And in data.json I have added sample data as below. When I train nlu model and try sample input to extract, "සිංහලෙන්" as medium, it only outputs the intent and the entity value, and not the entity. What am i doing wrong?

{
          "text": "සිංහලෙන් දේශන පවත්වන්නේ නැද්ද?",
          "intent": "ask_medium",
          "entities": [{
                "start":0,
                "end":8,
                "value": "සිංහලෙන්",
                "entity": "medium"
          }]
        },
        {
          "text": "සිංහලෙන් lectures කරන්නේ නැද්ද?",
          "intent": "ask_medium",
          "entities": [{
                "start":0,
                "end":8,
                "value": "සිංහලෙන්",
                "entity": "medium"
          }]
        }

The response I get when testing the nlu model is

{'intent': 
{'name': 'ask_langmedium', 'confidence': 0.9747527837753296}, 'entities': 
[{'start': 10, 
'end': 18, 
'value': 'සිංහලෙන්',
'entity': '-', 
'confidence': 0.5970129041418675,
'extractor': 'CRFEntityExtractor'}], 
'intent_ranking': [
{'name': 'ask_langmedium', 'confidence': 0.9747527837753296}, 
{'name': 'ask_langmedium_request_possibility', 'confidence': 
0.07433460652828217}],
'text': 'උගන්නන්නේ සිංහලෙන් ද ?'}

Solution

  • If this is your completed dataset then I am not sure how are you able to generate the model because rasa requires at least two intents.

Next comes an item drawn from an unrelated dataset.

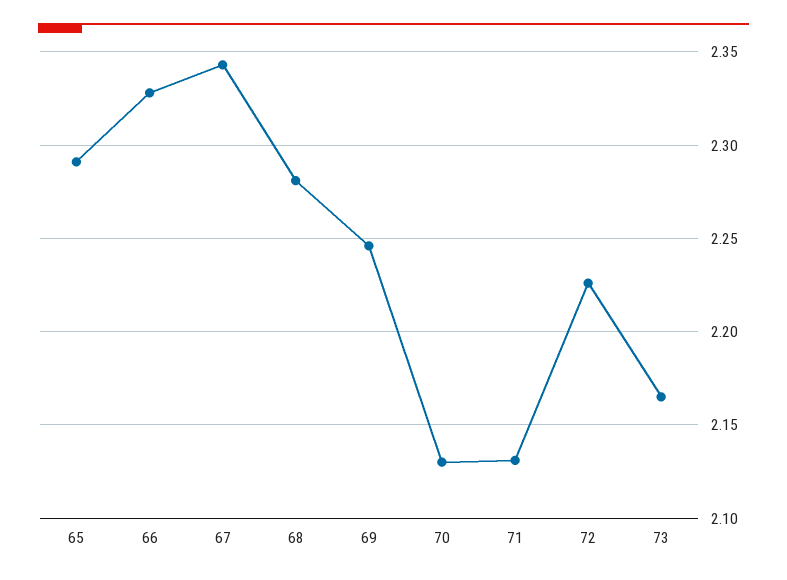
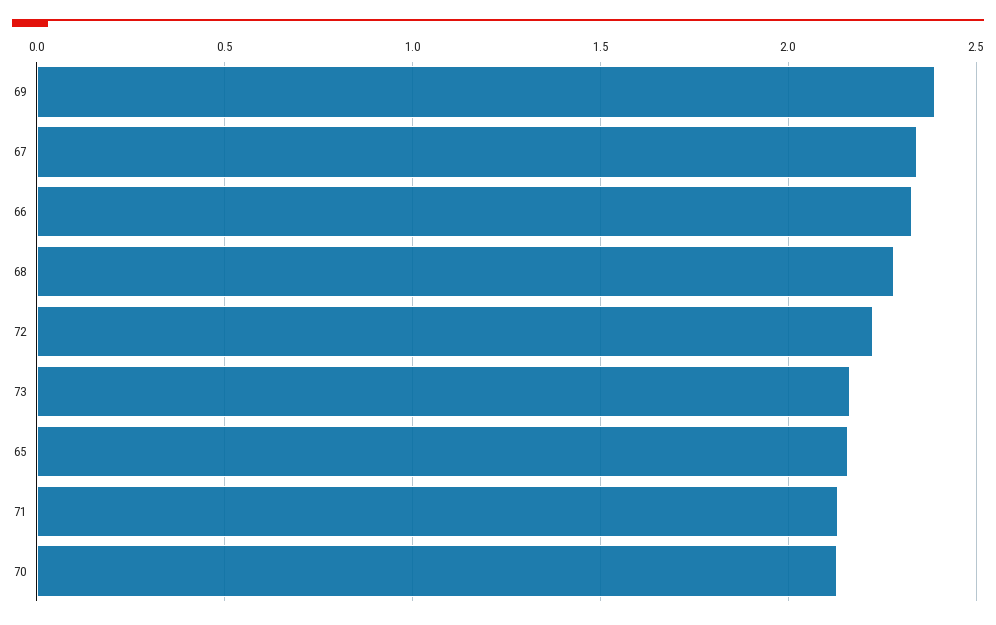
65: 2.29 -> 2.15
69: 2.245 -> 2.4

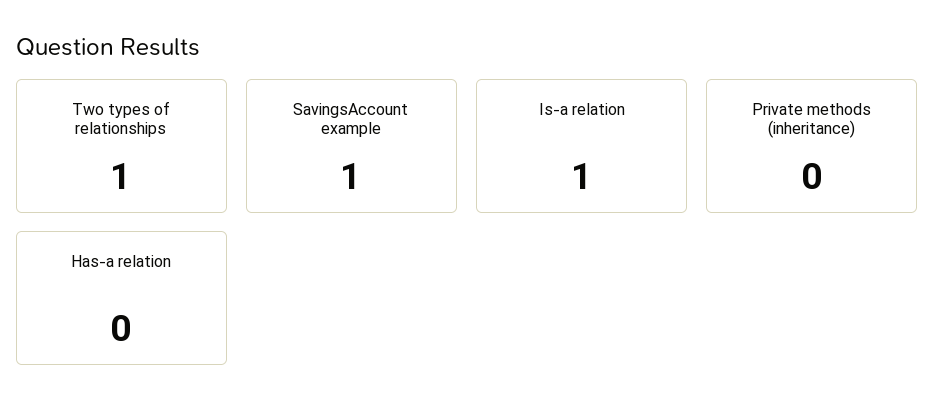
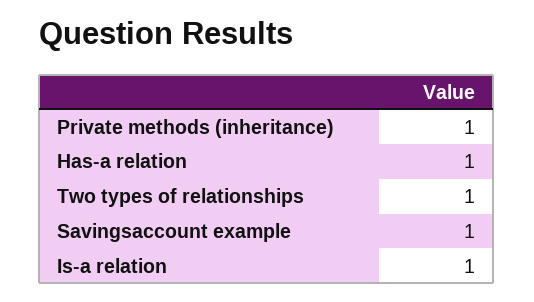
Private methods (inheritance): 0 -> 1
Has-a relation: 0 -> 1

I added another intent with hello and rest of the data I just replicated your data in my own code and it worked out well and this is the output I've got.

    Enter a message: උගන්නන්නේ සිංහලෙන් ද?
    {
      "intent": {
        "name": "ask_medium",
        "confidence": 0.9638749361038208
      },
      "entities": [
        {
          "start": 10,
          "end": 18,
          "value": "\u0dc3\u0dd2\u0d82\u0dc4\u0dbd\u0dd9\u0db1\u0dca",
          "entity": "medium",
          "confidence": 0.7177257810884379,
          "extractor": "CRFEntityExtractor"
        }
      ]
    }
    

    This is my full Code

    DataSet.json

    {
        "rasa_nlu_data": {
            "common_examples": [
                {
                    "text": "හෙලෝ",
                    "intent": "hello",
                    "entities": []
                },
                {
                    "text": "සිංහලෙන් දේශන පවත්වන්නේ නැද්ද?",
                    "intent": "ask_medium",
                    "entities": [{
                          "start":0,
                          "end":8,
                          "value": "සිංහලෙන්",
                          "entity": "medium"
                    }]
                },
                {
                    "text": "සිංහලෙන් lectures කරන්නේ නැද්ද?",
                    "intent": "ask_medium",
                    "entities": [{
                          "start":0,
                          "end":8,
                          "value": "සිංහලෙන්",
                          "entity": "medium"
                    }]
                }
            ],
            "regex_features" : [],
            "lookup_tables"  : [],
            "entity_synonyms": []
        }
    }
    

    nlu_config.yml

    pipeline: "supervised_embeddings"
    

    Training Command

    python -m rasa_nlu.train -c ./config/nlu_config.yml --data ./data/sh_data.json -o models --fixed_model_name nlu --project current --verbose
    

    & testing.py

    from rasa_nlu.model import Interpreter
    import json
    
    interpreter = Interpreter.load('./models/current/nlu')
    
    
    def predict_intent(text):
        results = interpreter.parse(text)
        print(json.dumps({
            "intent": results["intent"],
            "entities": results["entities"]
        }, indent=2))
    
    
    keep_asking = True
    while(keep_asking):
        text = input('Enter a message: ')
        if (text == 'exit'):
            keep_asking = False
            break
        else:
            predict_intent(text)